ASSIGNED TASK: Scan the entries for lines with the word "Stüdyosu" and copy those lines.

===== PROVIDED INFORMATION

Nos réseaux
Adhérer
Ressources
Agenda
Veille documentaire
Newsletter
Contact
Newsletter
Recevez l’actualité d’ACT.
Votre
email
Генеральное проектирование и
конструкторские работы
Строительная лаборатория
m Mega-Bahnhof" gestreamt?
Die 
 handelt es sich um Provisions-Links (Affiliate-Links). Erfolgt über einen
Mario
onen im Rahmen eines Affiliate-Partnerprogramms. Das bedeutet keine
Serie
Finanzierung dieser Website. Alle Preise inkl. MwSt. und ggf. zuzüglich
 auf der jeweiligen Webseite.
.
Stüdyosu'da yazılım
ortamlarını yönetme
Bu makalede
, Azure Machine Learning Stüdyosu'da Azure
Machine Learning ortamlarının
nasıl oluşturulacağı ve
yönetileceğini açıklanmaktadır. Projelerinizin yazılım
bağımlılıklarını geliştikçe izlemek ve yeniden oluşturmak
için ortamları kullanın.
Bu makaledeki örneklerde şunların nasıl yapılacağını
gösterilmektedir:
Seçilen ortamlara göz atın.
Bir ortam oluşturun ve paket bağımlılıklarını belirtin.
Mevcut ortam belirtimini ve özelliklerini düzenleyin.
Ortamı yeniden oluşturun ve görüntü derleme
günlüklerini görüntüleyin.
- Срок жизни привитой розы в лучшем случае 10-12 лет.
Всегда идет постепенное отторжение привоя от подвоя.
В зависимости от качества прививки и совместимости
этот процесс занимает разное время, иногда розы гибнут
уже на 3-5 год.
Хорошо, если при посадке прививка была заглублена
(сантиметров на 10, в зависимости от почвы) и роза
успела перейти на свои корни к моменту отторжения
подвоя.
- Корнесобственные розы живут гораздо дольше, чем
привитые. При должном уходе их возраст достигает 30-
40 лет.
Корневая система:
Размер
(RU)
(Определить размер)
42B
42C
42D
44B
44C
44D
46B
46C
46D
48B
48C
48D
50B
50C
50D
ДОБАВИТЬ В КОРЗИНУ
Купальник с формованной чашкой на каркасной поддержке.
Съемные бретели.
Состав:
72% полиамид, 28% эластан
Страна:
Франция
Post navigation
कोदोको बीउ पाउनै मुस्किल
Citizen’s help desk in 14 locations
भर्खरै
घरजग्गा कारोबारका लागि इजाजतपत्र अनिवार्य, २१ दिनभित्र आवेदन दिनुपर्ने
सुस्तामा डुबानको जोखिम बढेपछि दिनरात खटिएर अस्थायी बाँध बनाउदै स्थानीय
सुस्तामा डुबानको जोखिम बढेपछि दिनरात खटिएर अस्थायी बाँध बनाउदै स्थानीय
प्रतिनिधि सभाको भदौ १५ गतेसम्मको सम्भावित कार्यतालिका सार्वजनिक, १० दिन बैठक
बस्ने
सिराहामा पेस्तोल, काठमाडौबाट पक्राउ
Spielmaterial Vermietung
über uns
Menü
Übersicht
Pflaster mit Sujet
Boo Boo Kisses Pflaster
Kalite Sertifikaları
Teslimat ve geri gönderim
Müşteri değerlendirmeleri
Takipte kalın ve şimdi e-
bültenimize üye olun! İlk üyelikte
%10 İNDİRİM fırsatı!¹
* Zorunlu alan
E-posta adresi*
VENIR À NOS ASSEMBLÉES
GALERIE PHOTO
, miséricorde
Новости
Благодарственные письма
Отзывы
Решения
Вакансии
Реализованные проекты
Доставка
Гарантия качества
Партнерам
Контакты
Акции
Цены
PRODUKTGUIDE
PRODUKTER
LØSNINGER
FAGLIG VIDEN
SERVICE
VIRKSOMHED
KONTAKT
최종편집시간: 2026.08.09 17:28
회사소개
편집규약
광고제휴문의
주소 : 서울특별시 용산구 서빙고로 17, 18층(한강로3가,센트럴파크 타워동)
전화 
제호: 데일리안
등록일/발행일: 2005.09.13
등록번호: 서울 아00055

==========

RESULT BELOW:
Stüdyosu'da yazılım
, Azure Machine Learning Stüdyosu'da Azure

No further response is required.